O ‘r’ do sânscrito é a única consoante que também tem sinais diacríticos como as vogais para modificar o som do fonema. Você já percebeu que o ‘R’ é um dos sons que as crianças demoram para conseguir utilizar corretamente?

A Pronúncia

O som do ‘r’ no sânscrito nunca será como em rato ou carro. Sempre será ‘rato’, prato, tora, prana, mantra, Rama.

R Como Semivogal

Se você já deu uma olhada na formação dos fonemas do dêvanágari, notou que o som do fonema se altera pela utilização de diacríticos nas letras. O rêpa também.

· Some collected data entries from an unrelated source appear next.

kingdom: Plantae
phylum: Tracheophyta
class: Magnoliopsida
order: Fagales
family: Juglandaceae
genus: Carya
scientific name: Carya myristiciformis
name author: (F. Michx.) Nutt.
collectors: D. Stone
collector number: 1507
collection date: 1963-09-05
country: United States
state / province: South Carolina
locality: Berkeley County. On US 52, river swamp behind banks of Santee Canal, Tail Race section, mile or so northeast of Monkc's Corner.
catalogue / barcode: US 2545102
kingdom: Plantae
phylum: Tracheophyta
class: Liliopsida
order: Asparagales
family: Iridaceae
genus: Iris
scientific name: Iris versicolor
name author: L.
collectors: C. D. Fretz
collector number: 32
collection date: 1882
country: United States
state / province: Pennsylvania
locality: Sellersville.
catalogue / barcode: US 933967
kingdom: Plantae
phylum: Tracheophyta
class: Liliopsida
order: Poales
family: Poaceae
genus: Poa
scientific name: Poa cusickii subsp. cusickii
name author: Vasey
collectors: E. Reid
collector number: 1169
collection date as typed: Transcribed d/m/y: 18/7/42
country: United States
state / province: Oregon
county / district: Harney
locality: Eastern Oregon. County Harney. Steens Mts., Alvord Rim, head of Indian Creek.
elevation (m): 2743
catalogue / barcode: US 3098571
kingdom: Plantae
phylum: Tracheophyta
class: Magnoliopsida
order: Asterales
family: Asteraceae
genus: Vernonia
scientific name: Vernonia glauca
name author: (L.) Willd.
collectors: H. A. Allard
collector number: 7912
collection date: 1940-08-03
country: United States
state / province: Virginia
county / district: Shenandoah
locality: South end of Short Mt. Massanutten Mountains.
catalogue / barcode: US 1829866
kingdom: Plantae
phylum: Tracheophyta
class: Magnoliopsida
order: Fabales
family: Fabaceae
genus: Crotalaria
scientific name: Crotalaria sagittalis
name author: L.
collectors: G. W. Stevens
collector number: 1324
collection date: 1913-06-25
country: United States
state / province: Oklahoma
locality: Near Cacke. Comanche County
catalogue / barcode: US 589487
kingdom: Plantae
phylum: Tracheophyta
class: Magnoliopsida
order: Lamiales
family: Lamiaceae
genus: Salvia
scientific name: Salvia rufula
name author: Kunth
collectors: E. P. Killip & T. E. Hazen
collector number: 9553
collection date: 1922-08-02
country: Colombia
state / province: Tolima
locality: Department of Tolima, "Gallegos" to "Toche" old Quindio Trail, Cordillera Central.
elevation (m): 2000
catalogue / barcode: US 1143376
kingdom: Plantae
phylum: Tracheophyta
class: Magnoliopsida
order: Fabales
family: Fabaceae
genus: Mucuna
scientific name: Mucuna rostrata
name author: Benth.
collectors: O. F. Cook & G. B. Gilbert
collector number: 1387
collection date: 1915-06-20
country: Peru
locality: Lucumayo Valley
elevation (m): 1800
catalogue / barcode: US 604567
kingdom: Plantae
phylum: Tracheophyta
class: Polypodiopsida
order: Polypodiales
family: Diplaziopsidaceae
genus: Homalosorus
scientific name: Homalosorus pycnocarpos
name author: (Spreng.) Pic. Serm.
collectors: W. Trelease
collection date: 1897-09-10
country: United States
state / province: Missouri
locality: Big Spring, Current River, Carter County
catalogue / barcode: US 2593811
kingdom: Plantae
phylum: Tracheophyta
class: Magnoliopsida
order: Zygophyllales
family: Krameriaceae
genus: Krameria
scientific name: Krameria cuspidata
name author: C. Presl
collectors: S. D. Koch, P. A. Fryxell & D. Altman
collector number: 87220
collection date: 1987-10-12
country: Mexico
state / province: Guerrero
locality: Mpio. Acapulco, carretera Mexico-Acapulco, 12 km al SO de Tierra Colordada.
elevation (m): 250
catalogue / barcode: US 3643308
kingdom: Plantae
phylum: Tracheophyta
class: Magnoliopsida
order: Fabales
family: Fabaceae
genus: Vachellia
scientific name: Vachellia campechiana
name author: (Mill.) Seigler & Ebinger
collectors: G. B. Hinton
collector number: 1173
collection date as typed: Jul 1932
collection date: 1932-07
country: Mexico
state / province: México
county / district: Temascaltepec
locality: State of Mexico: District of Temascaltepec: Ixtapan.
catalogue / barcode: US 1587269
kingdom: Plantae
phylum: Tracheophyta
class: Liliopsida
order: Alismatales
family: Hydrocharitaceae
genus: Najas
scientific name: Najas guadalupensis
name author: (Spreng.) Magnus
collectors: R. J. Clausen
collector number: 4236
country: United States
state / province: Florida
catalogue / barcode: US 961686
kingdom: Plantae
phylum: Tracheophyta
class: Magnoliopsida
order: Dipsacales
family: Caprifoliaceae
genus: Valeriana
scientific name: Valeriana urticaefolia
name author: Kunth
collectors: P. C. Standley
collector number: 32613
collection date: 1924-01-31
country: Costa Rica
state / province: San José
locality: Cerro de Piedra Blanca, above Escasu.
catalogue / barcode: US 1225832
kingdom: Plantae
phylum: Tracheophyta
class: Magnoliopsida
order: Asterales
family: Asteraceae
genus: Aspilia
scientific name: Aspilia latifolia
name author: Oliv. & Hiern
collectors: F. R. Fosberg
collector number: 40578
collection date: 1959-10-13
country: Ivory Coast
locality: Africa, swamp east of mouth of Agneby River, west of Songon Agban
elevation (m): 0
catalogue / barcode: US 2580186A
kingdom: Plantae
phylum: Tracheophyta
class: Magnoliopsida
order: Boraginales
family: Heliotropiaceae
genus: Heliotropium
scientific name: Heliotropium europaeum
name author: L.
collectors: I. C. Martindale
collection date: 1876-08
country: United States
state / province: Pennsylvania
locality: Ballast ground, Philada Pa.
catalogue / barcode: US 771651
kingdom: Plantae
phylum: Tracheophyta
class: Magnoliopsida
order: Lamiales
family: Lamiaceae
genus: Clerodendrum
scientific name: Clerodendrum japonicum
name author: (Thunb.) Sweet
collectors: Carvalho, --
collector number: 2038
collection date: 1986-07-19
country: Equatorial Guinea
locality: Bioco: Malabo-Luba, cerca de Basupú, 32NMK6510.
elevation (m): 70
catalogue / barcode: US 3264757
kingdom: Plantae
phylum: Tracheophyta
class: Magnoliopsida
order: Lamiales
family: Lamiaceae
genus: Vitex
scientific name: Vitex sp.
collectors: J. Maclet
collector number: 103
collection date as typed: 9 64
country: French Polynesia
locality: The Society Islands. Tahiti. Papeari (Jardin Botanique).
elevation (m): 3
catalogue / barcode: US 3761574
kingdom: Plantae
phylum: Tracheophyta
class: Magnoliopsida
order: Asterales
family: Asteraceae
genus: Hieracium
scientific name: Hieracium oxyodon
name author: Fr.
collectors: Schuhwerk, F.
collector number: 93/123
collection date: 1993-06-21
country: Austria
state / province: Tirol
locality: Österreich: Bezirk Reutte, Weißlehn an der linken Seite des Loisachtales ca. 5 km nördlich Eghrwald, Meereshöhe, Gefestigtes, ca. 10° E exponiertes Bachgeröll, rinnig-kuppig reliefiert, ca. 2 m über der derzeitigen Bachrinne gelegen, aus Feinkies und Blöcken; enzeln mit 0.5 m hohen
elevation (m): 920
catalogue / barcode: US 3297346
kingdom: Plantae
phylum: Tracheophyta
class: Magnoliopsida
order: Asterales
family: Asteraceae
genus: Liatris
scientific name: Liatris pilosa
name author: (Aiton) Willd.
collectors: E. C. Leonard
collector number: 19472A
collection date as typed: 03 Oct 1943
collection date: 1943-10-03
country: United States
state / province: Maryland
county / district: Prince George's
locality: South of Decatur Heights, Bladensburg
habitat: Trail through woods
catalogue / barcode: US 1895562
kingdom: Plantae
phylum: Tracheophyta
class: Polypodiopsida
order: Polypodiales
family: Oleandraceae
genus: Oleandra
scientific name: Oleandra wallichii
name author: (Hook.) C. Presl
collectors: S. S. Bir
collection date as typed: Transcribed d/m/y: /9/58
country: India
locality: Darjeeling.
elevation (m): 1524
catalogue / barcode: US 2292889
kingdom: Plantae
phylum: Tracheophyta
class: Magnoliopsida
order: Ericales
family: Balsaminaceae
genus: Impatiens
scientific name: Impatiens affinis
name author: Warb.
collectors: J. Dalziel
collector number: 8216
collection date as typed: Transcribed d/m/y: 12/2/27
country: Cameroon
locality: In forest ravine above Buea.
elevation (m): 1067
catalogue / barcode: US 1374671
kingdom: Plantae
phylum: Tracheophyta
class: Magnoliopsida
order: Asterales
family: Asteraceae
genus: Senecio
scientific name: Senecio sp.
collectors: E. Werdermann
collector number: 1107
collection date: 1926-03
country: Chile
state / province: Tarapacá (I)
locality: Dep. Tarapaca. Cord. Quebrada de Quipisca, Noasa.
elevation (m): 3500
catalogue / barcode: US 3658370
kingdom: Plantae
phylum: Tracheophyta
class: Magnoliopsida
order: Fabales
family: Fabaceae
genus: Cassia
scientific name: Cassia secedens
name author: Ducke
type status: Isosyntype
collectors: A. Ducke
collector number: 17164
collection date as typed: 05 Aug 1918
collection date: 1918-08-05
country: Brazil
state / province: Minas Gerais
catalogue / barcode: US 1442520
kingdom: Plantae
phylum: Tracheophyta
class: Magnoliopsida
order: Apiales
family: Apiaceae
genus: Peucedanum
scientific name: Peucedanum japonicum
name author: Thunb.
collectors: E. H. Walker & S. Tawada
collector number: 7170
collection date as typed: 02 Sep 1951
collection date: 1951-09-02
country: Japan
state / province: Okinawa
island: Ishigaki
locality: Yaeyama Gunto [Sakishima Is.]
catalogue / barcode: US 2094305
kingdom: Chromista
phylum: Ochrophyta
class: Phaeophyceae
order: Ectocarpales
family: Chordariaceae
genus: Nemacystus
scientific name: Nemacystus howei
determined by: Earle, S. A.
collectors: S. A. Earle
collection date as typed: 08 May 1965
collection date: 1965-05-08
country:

Um traço diagonal irá transformar o PA e PRA, um sinal acima da letra parecido com um gancho colocará o som do R antes do PA.

Exemplos

Aqui temos dois exemplos de cada utilização:

Matra que é acento ou pausa. Note a adição do traço diagonal no TA.
Prana, energia. Novamente observe o traço diagonal no PA.

Ardha, incompleto; tem o som do R adicionado antes do DHA, note o diacrítico.
Parvata, montanha; também, com o som do R a frente do VA.

Divisão silábica

Como pode notar a divisão silábica do sânscrito é bem diferente da do português. Parvata (montanha) nós separaríamos: PA-RVA-TA.